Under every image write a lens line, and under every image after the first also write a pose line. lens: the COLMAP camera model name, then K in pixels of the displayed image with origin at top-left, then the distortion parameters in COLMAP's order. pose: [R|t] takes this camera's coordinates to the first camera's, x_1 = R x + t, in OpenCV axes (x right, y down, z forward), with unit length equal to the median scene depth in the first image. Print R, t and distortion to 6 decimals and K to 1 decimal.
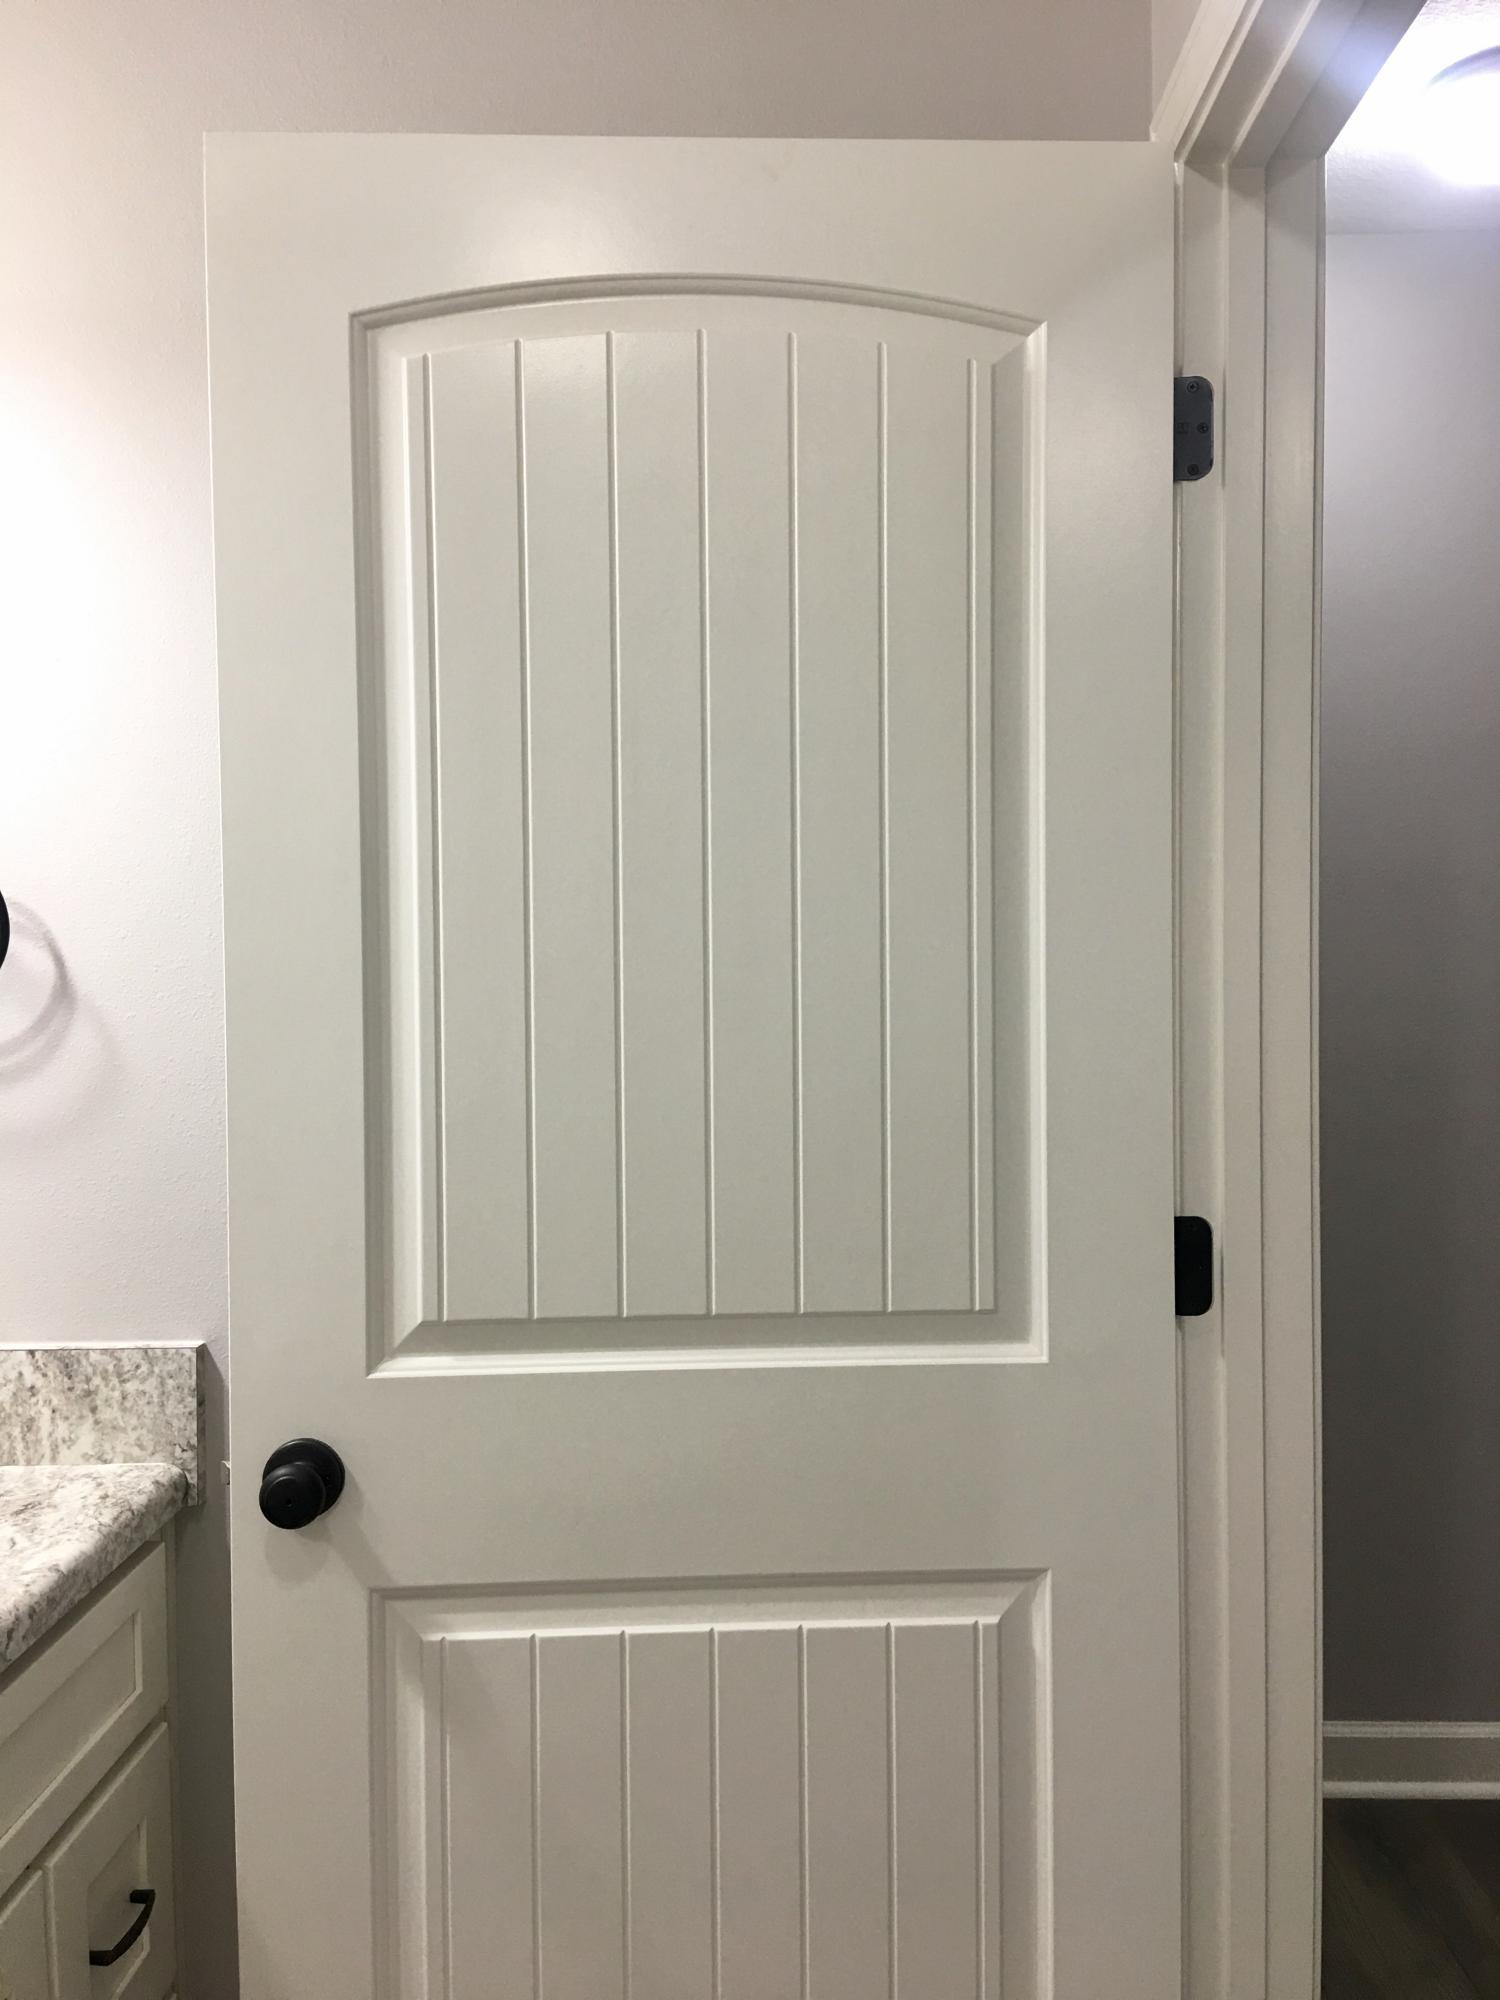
lens RADIAL K [[1669.2, 0, 744.3], [0, 1669.2, 995.2], [0, 0, 1]] dist [0.114708, -0.146326]
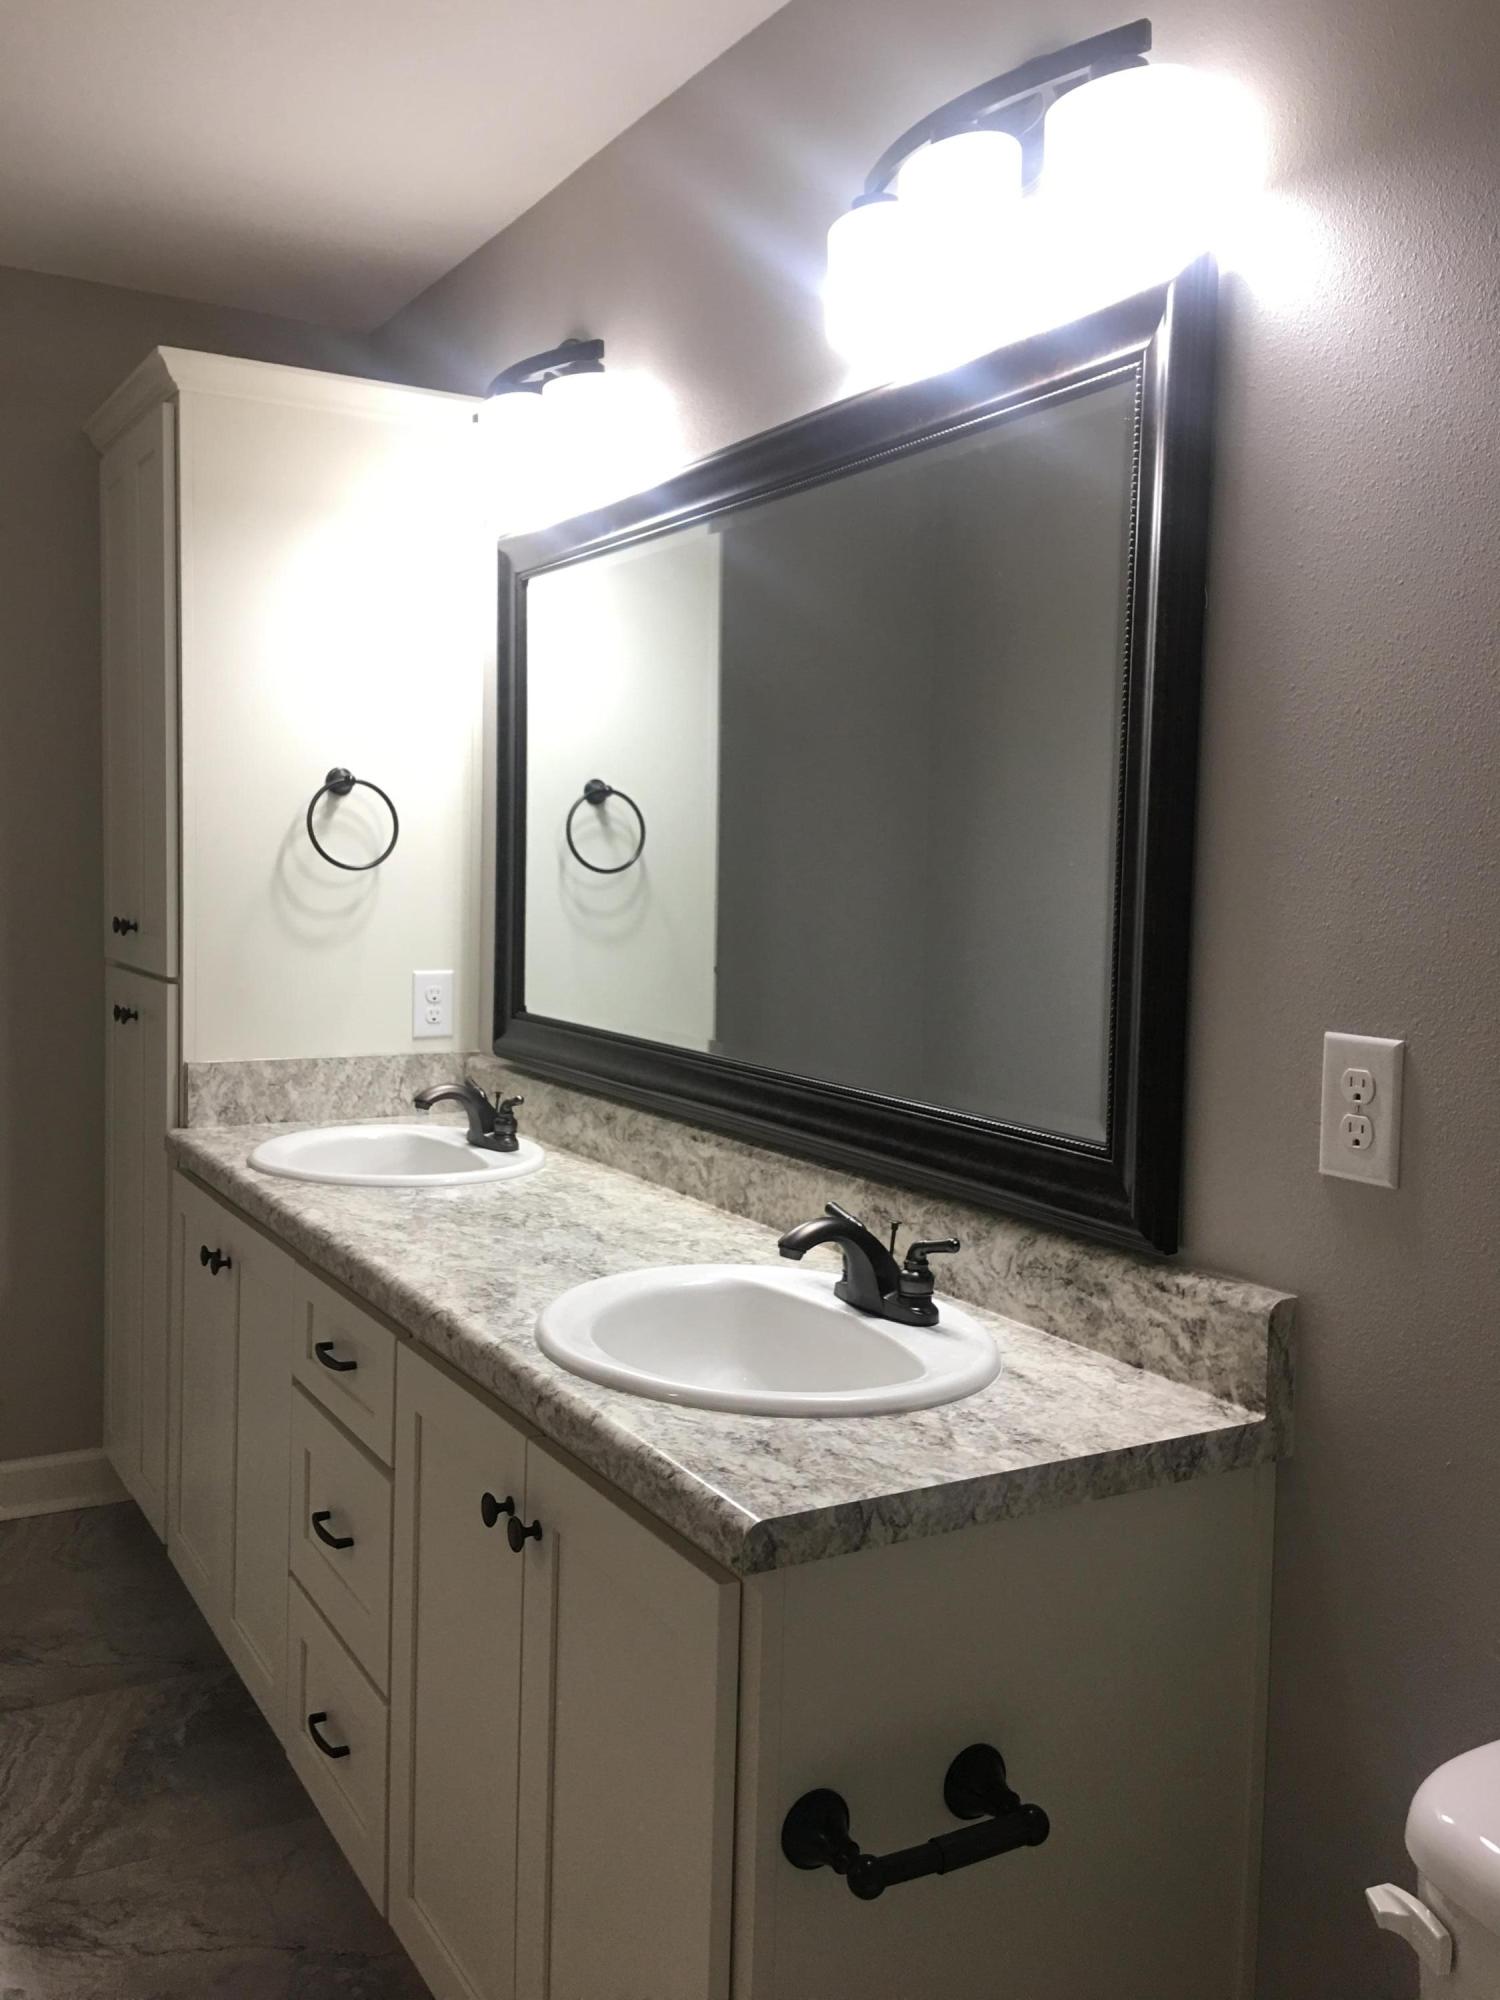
lens RADIAL K [[1669.2, 0, 792.6], [0, 1669.2, 994.9], [0, 0, 1]] dist [0.114708, -0.146326]
pose [[-0.835457, 0.020985, -0.549155, 0.048256], [-0.038269, 0.994623, 0.096228, -0.021714], [0.548222, 0.101410, -0.830162, 1.589044]]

● ● ● ● ●

What needs to be done ▸
Rewrite the data above with "top-left" changed to "upper-left" and everything else left as is. Omit the pictures.

Result of this exercise ▸
Under every image write a lens line, and under every image after the first also write a pose line. lens: the COLMAP camera model name, then K in pixels of the displayed image with origin at upper-left, then the distortion parameters in COLMAP's order. pose: [R|t] takes this camera's coordinates to the first camera's, x_1 = R x + t, in OpenCV axes (x right, y down, z forward), with unit length equal to the median scene depth in the first image. Print R, t and distortion to 6 decimals and K to 1 decimal.
lens RADIAL K [[1669.2, 0, 744.3], [0, 1669.2, 995.2], [0, 0, 1]] dist [0.114708, -0.146326]
lens RADIAL K [[1669.2, 0, 792.6], [0, 1669.2, 994.9], [0, 0, 1]] dist [0.114708, -0.146326]
pose [[-0.835457, 0.020985, -0.549155, 0.048256], [-0.038269, 0.994623, 0.096228, -0.021714], [0.548222, 0.101410, -0.830162, 1.589044]]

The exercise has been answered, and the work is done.